:: Trecho selecionado

Pressão internacional pesou? Premiê do Líbano endurece contra o Hezbollah após ataques a Israel

Nawaf Salam classifica ações do Hezbollah como ilegais, enquanto Israel intensifica ataques aéreos e crise humanitária se agrava no sul do Líbano

O primeiro-ministro do Líbano, Nawaf Salam, anunciou a proibição das atividades militares e de segurança do Hezbollah após o grupo lançar foguetes e drones contra Israel a partir do território libanês. A decisão marca um dos posicionamentos mais duros do governo libanês contra a organização apoiada pelo Irã. As informações são da Al Jazeera.

Segundo Salam, todas as ações do Hezbollah fora da estrutura oficial do Estado são “ilegais”. O premiê também determinou que as forças de segurança impeçam novos ataques contra Israel que partam do Líbano, reforçando o compromisso com a cessação das hostilidades e a retomada das negociações diplomáticas.

Combatente do grupo militante libanês Hezbollah durante exercício em 2023 (Foto: WikiCommons)

A escalada do conflito ocorreu após o Hezbollah afirmar que seus ataques foram uma retaliação pela morte do líder supremo iraniano, o aiatolá Ali Khamenei. Em resposta, Israel realizou bombardeios no sul de Beirute, deixando dezenas de mortos e mais de uma centena de feridos, de acordo com autoridades locais.

O exército israelense informou ainda ter eliminado um alto integrante da inteligência do Hezbollah em um ataque aéreo noturno na capital libanesa. Israel sustenta que continuará suas operações militares contra o grupo.

Desarmamento

O Hezbollah já vinha sob pressão dos Estados Unidos e de Israel para aceitar um plano de desarmamento. O governo libanês confirmou que está implementando um processo em etapas para desmontar os arsenais do grupo no sul do país, especialmente na região entre os rios Litani e Awali.

O grupo, no entanto, rejeita o plano, alegando que o acordo de cessar-fogo firmado em novembro de 2024 previa desarmamento apenas ao sul do rio Litani. A divergência aprofunda a tensão política interna e coloca o governo libanês em uma posição delicada.

Crise humanitária no Líbano

A nova escalada militar entre Israel e Hezbollah ameaça agravar a já severa crise econômica e política no Líbano. Relatos apontam deslocamentos em massa de moradores do sul do país e dos subúrbios ao sul de Beirute, aumentando o risco de uma crise humanitária no país.

Além disso, a Embaixada dos Estados Unidos em Beirute recomendou que seus cidadãos deixem o país imediatamente, classificando a situação de segurança como “instável e imprevisível”.

::::

## Item de trabalho:
Segundo a notícia sobre o Hezbollah e o Líbano, em que região o governo libanês está desmontando especialmente os arsenais do grupo?

:: Entradas fornecidas

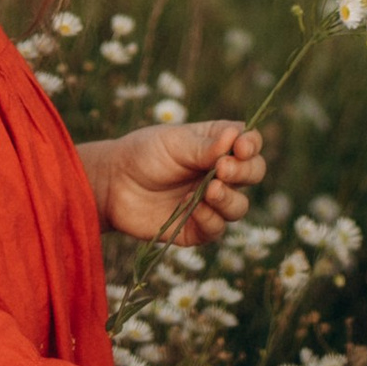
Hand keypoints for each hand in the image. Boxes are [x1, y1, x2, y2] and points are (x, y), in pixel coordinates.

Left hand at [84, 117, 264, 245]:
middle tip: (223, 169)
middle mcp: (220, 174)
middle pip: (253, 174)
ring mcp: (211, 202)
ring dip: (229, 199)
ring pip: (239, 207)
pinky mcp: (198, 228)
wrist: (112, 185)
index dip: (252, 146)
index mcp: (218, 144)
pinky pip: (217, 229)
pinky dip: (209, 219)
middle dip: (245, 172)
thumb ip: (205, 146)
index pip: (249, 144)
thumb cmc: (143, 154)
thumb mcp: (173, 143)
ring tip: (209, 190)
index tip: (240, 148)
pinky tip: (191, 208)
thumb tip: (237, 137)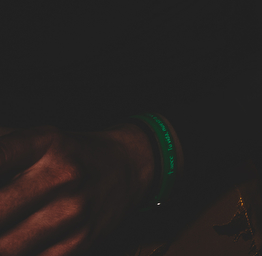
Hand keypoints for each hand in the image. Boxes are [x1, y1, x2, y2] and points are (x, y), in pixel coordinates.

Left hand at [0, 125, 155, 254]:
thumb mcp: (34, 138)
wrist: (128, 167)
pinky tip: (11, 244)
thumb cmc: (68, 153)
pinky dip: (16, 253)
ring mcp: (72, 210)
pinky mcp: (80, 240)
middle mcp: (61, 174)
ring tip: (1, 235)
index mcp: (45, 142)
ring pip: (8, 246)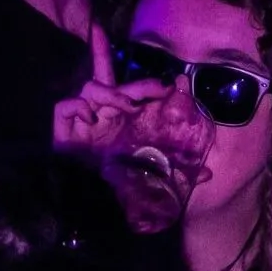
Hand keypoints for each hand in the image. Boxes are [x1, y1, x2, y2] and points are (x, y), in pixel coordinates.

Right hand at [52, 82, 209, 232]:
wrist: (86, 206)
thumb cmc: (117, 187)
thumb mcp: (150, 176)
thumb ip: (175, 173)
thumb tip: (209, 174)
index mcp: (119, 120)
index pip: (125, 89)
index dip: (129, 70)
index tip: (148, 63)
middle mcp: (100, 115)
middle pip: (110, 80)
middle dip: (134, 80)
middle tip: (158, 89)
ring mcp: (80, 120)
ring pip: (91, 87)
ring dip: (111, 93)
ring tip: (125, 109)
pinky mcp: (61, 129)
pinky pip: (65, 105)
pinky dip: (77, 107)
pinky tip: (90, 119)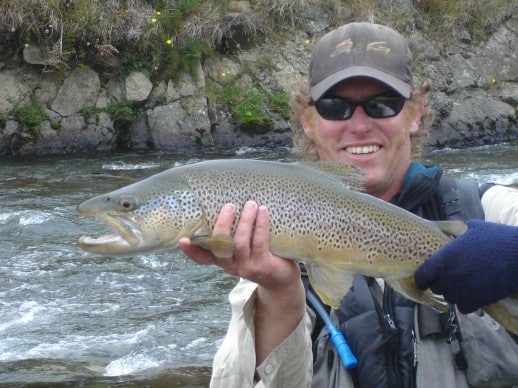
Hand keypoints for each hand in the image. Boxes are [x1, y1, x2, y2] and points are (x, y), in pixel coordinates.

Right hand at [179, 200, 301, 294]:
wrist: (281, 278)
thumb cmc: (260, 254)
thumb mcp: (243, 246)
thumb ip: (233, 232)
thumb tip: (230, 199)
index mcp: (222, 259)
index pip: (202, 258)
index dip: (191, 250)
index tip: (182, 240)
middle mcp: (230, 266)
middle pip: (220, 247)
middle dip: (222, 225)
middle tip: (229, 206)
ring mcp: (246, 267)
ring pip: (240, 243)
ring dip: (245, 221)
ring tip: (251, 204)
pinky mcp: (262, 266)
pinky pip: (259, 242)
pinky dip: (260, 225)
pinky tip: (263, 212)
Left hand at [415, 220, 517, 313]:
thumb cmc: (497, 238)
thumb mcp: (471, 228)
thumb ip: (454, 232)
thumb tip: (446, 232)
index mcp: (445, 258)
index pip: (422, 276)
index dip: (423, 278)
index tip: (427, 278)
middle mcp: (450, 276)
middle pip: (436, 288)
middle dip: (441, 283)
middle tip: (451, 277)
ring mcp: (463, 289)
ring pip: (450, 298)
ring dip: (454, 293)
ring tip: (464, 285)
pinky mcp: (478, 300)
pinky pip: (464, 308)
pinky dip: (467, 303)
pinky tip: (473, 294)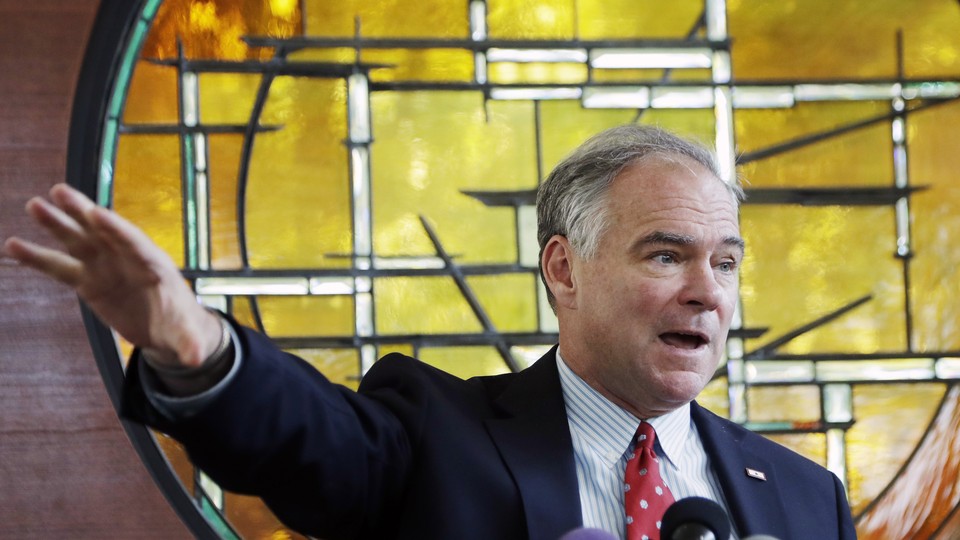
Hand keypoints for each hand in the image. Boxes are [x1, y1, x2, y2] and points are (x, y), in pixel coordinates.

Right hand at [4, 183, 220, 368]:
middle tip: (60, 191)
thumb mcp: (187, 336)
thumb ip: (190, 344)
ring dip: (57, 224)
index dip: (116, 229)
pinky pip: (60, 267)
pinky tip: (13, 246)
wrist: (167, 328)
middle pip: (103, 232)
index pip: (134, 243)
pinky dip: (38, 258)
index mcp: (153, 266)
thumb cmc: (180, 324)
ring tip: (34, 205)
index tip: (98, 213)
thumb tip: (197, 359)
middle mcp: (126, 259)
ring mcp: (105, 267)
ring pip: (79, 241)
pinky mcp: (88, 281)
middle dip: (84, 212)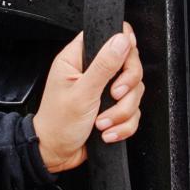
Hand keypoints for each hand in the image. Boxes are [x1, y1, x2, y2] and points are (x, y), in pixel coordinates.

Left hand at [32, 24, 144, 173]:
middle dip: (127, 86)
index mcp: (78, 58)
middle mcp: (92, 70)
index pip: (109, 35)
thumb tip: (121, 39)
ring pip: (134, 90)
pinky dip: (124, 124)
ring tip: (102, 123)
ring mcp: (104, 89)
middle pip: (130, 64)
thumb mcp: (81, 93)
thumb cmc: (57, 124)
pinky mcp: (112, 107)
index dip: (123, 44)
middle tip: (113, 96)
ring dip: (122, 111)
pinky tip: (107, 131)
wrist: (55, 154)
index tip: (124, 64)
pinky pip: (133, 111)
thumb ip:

::::

## Resposta à tarefa:
Na região entre os rios Litani e Awali, no sul do país.